Secara khusus, mereka mencatat pola yang berkaitan dengan gen yang disebut ERAP2 yang mengkode protein yang diketahui membantu sel kekebalan manusia melawan Yersinia pestis dan patogen lainnya. Namun salah satu varian ERAP2 menghasilkan bentuk protein yang lebih terbatas, sementara varian lainnya menghasilkan protein berukuran penuh.
Studi tersebut menunjukkan bahwa warga London abad pertengahan dan Denmark yang mengidap varian ERAP2 dua kali lebih mungkin selamat dari Kematian Hitam. Pada akhir abad ke-14, para peneliti menemukan bahwa 50% warga London dan 70% warga Denmark yang disurvei mengidap varian ini. Namun, kami masih perlu belajar lebih banyak. Skoglund mengatakan para peneliti perlu mempelajari ribuan genom lagi dari individu yang tinggal di seluruh Eropa pada masa Kematian Hitam dan abad-abad berikutnya, untuk melihat apakah adaptasi seperti varian ERAP2 benar-benar tersebar luas dan terintegrasi ke dalam DNA kita.

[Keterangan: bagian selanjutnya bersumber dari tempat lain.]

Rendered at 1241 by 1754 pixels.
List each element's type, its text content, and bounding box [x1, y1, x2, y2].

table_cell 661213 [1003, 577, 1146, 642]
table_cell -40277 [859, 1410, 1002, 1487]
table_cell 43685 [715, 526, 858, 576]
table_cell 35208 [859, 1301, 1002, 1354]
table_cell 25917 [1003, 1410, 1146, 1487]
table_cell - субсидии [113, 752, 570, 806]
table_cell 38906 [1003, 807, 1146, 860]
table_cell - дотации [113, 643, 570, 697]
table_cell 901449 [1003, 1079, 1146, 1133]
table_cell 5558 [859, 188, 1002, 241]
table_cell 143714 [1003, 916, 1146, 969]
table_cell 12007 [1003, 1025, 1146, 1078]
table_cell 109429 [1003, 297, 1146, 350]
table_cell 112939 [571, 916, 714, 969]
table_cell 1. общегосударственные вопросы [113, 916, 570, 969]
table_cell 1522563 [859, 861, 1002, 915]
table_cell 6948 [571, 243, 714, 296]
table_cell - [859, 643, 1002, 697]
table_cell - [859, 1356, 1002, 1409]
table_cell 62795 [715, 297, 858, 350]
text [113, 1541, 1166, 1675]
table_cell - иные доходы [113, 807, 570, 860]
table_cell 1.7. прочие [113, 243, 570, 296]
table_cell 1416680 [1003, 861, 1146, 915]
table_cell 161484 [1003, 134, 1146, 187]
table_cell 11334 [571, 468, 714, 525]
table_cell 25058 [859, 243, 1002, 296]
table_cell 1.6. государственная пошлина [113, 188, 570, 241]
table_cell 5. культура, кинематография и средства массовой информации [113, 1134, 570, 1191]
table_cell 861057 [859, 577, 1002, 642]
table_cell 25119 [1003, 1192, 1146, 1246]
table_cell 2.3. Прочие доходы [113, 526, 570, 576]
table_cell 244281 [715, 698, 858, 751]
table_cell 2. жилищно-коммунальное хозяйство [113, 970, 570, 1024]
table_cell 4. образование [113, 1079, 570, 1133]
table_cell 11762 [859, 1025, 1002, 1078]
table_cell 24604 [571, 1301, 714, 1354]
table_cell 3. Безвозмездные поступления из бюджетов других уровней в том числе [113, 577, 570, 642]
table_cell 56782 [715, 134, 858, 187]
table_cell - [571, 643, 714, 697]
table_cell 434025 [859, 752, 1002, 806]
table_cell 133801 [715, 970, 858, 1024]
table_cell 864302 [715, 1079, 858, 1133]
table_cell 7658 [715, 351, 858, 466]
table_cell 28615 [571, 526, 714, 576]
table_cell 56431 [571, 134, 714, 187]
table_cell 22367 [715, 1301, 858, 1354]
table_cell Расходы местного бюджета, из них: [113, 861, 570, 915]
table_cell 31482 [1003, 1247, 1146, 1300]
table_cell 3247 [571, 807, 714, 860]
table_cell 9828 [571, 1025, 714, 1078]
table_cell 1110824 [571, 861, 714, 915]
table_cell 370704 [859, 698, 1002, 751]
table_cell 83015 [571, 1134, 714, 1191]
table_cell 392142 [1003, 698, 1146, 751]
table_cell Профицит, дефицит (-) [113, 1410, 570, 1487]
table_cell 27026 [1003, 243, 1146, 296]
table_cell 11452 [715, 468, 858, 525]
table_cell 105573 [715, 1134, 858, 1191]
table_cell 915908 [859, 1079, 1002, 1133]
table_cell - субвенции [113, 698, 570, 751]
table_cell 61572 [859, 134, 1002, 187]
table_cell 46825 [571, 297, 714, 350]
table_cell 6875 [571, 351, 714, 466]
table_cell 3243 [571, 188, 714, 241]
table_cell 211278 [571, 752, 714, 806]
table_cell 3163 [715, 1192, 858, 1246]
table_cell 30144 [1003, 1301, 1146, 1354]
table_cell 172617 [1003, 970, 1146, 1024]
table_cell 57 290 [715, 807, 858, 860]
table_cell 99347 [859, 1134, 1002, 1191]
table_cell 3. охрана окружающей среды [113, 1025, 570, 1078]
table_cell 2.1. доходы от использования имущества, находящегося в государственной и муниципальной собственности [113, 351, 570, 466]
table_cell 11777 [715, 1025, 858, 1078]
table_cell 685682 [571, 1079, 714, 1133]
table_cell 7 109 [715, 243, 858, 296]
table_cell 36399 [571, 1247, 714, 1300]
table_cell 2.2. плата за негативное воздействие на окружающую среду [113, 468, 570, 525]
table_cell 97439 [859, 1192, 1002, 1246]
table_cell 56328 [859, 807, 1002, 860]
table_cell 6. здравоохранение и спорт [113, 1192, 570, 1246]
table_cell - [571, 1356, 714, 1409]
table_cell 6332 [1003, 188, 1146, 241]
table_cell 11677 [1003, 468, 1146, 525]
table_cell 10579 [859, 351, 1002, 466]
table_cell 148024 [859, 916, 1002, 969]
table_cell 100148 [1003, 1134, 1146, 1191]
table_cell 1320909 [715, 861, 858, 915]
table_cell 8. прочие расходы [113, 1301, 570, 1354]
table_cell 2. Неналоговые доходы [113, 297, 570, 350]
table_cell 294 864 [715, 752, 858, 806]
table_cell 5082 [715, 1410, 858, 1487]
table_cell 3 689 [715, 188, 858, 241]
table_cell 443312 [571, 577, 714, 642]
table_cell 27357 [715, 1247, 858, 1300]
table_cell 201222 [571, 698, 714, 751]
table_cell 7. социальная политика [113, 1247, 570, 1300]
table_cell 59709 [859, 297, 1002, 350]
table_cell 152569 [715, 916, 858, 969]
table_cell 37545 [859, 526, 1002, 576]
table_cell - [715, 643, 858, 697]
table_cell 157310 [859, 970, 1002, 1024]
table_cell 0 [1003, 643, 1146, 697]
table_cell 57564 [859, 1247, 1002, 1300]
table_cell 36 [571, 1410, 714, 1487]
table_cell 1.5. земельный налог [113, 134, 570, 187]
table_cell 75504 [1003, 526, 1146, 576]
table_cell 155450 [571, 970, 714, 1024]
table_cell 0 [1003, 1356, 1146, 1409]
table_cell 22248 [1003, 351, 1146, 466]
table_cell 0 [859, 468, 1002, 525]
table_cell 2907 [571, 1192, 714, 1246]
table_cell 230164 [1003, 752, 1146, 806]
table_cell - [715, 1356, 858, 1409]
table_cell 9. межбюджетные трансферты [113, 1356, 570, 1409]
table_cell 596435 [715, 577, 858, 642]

“Gen apa pun yang memiliki efek perlindungan terhadap wabah ini akan mengalami peningkatan frekuensi setelah kejadian tersebut,” katanya. “Tetapi ini mungkin hanya terjadi selama beberapa generasi.”
Skoglund bahkan bertanya-tanya apakah penyakit seperti cacar, yang bahkan lebih persisten dan mematikan daripada wabah penyakit, yang telah menewaskan ratusan juta orang , dapat memberikan dampak yang lebih besar pada pembentukan sistem kekebalan tubuh modern.
Namun wabah penyakit masih memiliki daya tarik tersendiri, dan kita dapat memperoleh informasi berharga dengan mempelajari dampaknya terhadap nenek moyang kita. “Melihat bagaimana wabah berevolusi dan mengapa strain tertentu mungkin lebih mematikan dalam hal kematian adalah penting untuk memahami evolusi strain yang dapat menjadi masalah,” kata ahli biologi evolusi Hendrik Poinar dari McMaster University di Ontario, Kanada.
Skoglund mengacu pada penelitian yang dilakukannya terhadap korban wabah yang ditemukan di Somerset dan Cumbria di Inggris sekitar 4.000 tahun yang lalu ketika Yersinia pestis belum mengembangkan kemampuan untuk disebarkan melalui kutu.
“Kita dapat melihat dalam DNA bahwa bakteri tersebut tidak memiliki faktor genetik yang memungkinkan penularan berbasis kutu ini,” katanya. “Tetapi dengan mengembangkan hal tersebut, hal ini mempunyai dampak yang drastis terhadap kesehatan manusia. Namun kita juga dapat belajar dari bagaimana evolusi mengatasi permasalahan di masa lalu, bagaimana evolusi menghasilkan mekanisme biologis untuk melawan penyakit tersebut ribuan tahun yang lalu. Hal ini penting karena kita dapat menggunakannya untuk membantu kita dalam pengembangan vaksin dan obat-obatan saat ini."